Em decisão publicada na última quarta-feira (30), o Ministério Público de São Paulo determinou o arquivamento de inquérito policial instaurado contra Francisco Weiss Muniz, membro da Direção Nacional do Partido da Causa Operária (PCO). O militante era investigado por suposta “apologia do crime”, prevista no artigo 287 do Código Penal, em razão de uma declaração pública de apoio ao povo palestino e à sua vanguarda, o Movimento de Resistência Islâmica (Hamas, na sigla em árabe), feita em um ato político.
A denúncia inicial se referia a uma fala em que o militante afirmou:
“Venho em nome do Partido da Causa Operária deixar meu apoio irrestrito ao povo palestino e ao Hamas. […] O povo palestino conseguiu reagir através da ação do Hamas. Nós estamos mil por cento com o Hamas. […] Não tem como chamar isso de um ato terrorista. Terrorista é o Estado de Israel, terrorista criminoso armado pelo imperialismo.”
O Ministério Público, no entanto, reconheceu que o conteúdo da manifestação “não configura incitação ao crime”, tampouco ultrapassa os limites do direito à liberdade de expressão. Segundo o parecer do promotor Roberto Bacal, “em que pese o apoio a grupo terrorista, a conduta do autor não leva seus espectadores a praticarem atos terroristas”, e “não se vislumbra o dolo de incitação no sentido de estimular ou incentivar publicamente a prática de crime”.

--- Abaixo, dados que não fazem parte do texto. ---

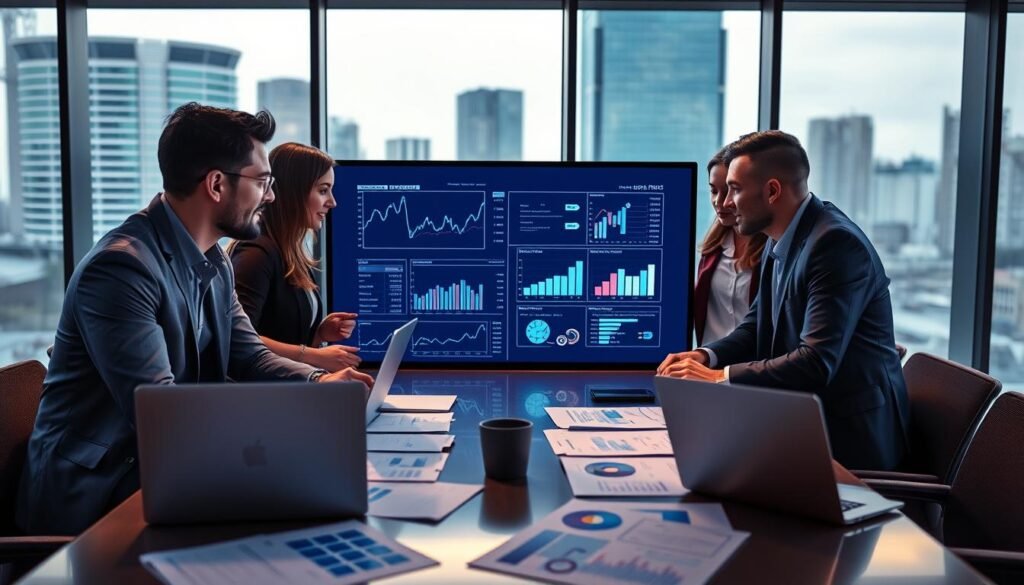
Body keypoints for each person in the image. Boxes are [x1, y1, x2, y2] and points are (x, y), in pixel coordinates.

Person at [17, 103, 374, 536]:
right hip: (99, 497)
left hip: (163, 470)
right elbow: (161, 412)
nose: (271, 196)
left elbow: (250, 356)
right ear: (217, 184)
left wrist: (321, 385)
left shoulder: (213, 262)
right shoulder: (121, 269)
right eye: (262, 182)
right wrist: (294, 414)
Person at [658, 130, 909, 471]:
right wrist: (705, 356)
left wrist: (718, 377)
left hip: (848, 444)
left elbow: (816, 361)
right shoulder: (780, 239)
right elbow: (754, 327)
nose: (726, 204)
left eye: (735, 189)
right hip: (800, 423)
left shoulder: (835, 244)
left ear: (772, 191)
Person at [230, 142, 360, 372]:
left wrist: (319, 333)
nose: (332, 202)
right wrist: (315, 356)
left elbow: (282, 333)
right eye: (323, 190)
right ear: (294, 193)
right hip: (265, 391)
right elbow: (238, 341)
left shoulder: (290, 252)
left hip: (289, 385)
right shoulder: (255, 254)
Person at [694, 148, 767, 346]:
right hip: (707, 360)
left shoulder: (774, 251)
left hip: (754, 362)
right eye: (713, 191)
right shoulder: (712, 249)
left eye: (728, 191)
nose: (719, 201)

O promotor ainda observou que, embora tenha se posicionado politicamente, o militante “não teve o ânimo de exaltar a conduta, mas apenas defender uma causa”, e que considerar a atitude como criminosa “poderia configurar verdadeiro cerceamento à liberdade de expressão”.

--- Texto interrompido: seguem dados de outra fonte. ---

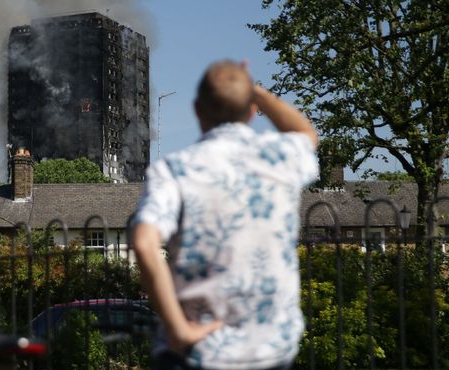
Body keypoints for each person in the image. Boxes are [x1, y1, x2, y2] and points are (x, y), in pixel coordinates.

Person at [131, 60, 318, 370]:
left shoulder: (174, 170)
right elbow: (306, 133)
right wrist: (254, 91)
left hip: (199, 353)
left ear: (197, 109)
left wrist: (178, 329)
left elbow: (144, 244)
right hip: (270, 352)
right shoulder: (282, 157)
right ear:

A Promotoria, portanto, requereu o arquivamento do procedimento investigatório, reconhecendo a inexistência de justa causa para o ajuizamento de ação penal. O caso encontra-se registrado sob o processo nº 1513967-48.2024.8.26.0050.
Em meio ao avanço do sionismo no Brasil, a decisão marca uma vitória importante do movimento de defesa da Palestina e da esquerda como um todo. Afinal, o promotor reconhece que é direito de um militante defender em público a suas posições políticas — e que o contrário seria um ataque à liberdade de expressão.
A medida, ainda, fortalece também a luta em defesa da Palestina na medida em que fortalece o partido mais ativo nesta causa no Brasil. O PCO tem sido alvo de uma campanha sistemática de perseguição por sua posição clara de apoio à luta dos povos oprimidos contra o imperialismo. O arquivamento do processo evidencia que a tentativa de enquadrar como “apologia do crime” a defesa da resistência palestina é juridicamente infundada e politicamente arbitrária.
Apesar de positiva, a decisão ainda revela algumas questões importantes. Em primeiro lugar, chama a atenção que as declarações do promotor, embora óbvias, vão na contramão da tendência geral do regime jurídico, que vem impondo multas e até mesmo condenando pessoas à prisão por causa de suas opiniões políticas.
Em segundo lugar, ainda que o promotor tenha recomendado o arquivamento do caso, chama a atenção que ele considera o Hamas um “grupo terrorista”, o que não está de acordo com o entendimento do Estado brasileiro. Nem o Brasil, nem mesmo a Organização das Nações Unidas (ONU) considera o Hamas um grupo “terrorista”. Admitir que o Hamas seria um grupo “terrorista” deixa o caminho aberto para perseguições futuras. Afinal, o PCO, entre outras ações, publicou um livro sobre o partido palestino.
Outro problema da decisão é que o promotor considera que “não se vislumbra o dolo de ‘incitação’, no sentido de estimular, incentivar
publicamente a prática de crime, imediatamente ou no futuro”. Ou seja, considera que, caso houvesse uma “incitação”, estaria configurado crime. Esta consideração também abre outro flanco contra os direitos democráticos, uma vez que uma “incitação” é simplesmente um discurso — e, portanto, algo que deveria ser resguardado pela liberdade de expressão.